◆ **REQUIREMENT**
This task calls for every line of the material to be output verbatim.
——————
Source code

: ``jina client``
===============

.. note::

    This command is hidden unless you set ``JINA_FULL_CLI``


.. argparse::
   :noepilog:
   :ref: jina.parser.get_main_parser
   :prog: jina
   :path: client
——————
◆ **RESPONSE**
Source code

: ``jina client``
===============

.. note::

    This command is hidden unless you set ``JINA_FULL_CLI``


.. argparse::
   :noepilog:
   :ref: jina.parser.get_main_parser
   :prog: jina
   :path: client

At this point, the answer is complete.